Clare L. Hickman
St. Luke’s Episcopal Church, Ferndale
April 21, 2019—Easter Sunday
Isaiah 25:6-9; Luke 24:1-12
Last Good Friday, unbeknownst to me, I preached the sermon that I would need THIS Good Friday. Because the song I chose last year to guide our contemplation of the cross was written from the perspective of a couple deep in the midst of a cancer diagnosis.
The story of a couple going through hell. Confronted with the terror and the loss, the hugeness of it all: the massive, unimaginable terror. The unbearable loss. And as the song goes on, you can feel the aching and the howling, the fear and the anger … What place is there, I asked; what place is there in this world for a pain that deep? For a rage that huge? For a fear that terrible?
The only place I know of, is the cross.
The cross is the only place raw enough to hold all that pain and grief, without attempting to pretty it up or minimize it. It is the only place brave enough to take it all and not shy away. The cross is the place where everything sheds its pretense. Where we can acknowledge and place the worst of things.
Our deepest pain, our greatest shame, our abject despair. All those things that make us afraid that we are not fit for human company, let alone communion with God. Who would want us like THIS? Where is home, when we are like this?
The cross. The cross is the place we can bring the worst of our pain. There is nothing it cannot hold in its stark embrace.
The cross is the place we can bring our deepest shame: It is the only place brave enough to hear it all. To hear it over and over, and not say, You haven’t fixed that yet? You haven’t quit that yet? The cross knows the frailty of humanity, and still proclaims: Father, forgive them. We can bring our deepest shame.
The cross is the place we can come to in our despair. It is the only place strong enough to bear it; the only place buoyant enough to bear us up and carry us through and out into new waters. Because the cross is a raft, a raft we can cling to through the storms of our life.
The cross is a raft that will not sink. It is also a raft whose destination is always, eternally, this place right here: Easter morning. The cross points us here, to the end of the pain. The end of the despair. The end of the shame. Because it brings us (always, eternally) to the empty tomb.
The cross is what brings us here, if we can set aside our impulse to pretend we have nothing to lay at its feet. If we can admit our need, then the cross will hold it all in its stark, strong arms. Hold it for as long as we need. And point us, for as long as we need, toward the new day.
Easter is the celebration of our ability to believe in that new day. Easter is God’s promise that He will bring that new day about. That no matter what destruction has occurred, that God will redeem it all and raise it up and bring about a whole new world of possibility.
As the gospel writer suggests: this is no idle tale told by women. This is God writing a new chapter in what we thought was the ending to the story. This is God gathering up the most unforgiveable story you could possibly imagine, and proclaiming that it leads to our forgiveness. This is God promising that no matter how long the winter has been, that new life (Life with a capital L) will eventually find a way.
The ground has frozen, and no spade can break the soil. Leaves have fallen, grass has died, and the source of life and warmth seems to have fled. Because it is winter, again. He has died (again). And everything you were ever afraid of has been locked in that tomb with him. All your shame, all your hurt, all your loss and all your anger. All that you have ever done that you would prefer to forget, and all that has been done to you that you just can’t seem to let go of. All of it, carried by the cross into the tomb, and a big old stone rolled in front of it.
But then God will blast the stone away. God will fill the tomb with Her presence. God will blow divine breath into things that we thought could never ever be brought back to life. God will gather up everything that we have lost, everything we have betrayed, everything that we have ever tried to hide or destroy, and God will bring it into the light and makes something new of it. God will give it life!

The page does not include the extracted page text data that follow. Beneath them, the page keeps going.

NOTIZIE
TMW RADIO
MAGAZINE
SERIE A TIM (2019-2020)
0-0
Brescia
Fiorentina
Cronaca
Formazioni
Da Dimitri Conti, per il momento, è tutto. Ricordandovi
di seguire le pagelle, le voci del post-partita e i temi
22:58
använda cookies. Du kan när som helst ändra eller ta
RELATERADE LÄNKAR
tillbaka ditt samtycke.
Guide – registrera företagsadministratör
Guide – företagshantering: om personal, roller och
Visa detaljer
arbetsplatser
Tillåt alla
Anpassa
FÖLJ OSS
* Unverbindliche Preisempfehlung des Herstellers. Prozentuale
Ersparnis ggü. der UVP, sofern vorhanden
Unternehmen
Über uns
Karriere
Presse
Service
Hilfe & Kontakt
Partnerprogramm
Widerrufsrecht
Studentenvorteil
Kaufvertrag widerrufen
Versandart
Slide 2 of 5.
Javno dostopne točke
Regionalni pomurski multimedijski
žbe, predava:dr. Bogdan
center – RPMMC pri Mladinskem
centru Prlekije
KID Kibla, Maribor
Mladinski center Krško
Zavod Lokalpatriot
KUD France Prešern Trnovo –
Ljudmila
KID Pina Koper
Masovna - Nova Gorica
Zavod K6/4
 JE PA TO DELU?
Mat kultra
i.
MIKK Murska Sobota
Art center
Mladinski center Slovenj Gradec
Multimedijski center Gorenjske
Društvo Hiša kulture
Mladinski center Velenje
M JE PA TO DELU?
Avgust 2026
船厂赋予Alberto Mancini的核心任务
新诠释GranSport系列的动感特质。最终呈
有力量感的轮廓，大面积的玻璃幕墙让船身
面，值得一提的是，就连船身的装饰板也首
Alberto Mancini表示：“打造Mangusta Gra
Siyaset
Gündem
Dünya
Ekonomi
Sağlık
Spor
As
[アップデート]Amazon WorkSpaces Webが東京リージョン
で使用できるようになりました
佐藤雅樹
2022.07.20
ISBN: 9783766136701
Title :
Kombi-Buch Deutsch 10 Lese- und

We think death and sin are the end, are the final answer. God knows better. God knows that there is a larger story, the story that lives in Jesus and can live in us. He is risen, my friends. Despite all the pain and betrayal, despite the suffering and death … he is risen! And so are we, when we let Christ dwell within us. No matter what it may look like at any given moment, life and possibility and hope are the deepest truth and the final word. He is risen. We are rising. I swear. I promise. I trust.
Let us baptize Violet into that truth. Let us vow to nurture it in her, so that she too may be the promise of resurrection in this world. May it be so. Alleluia. Amen.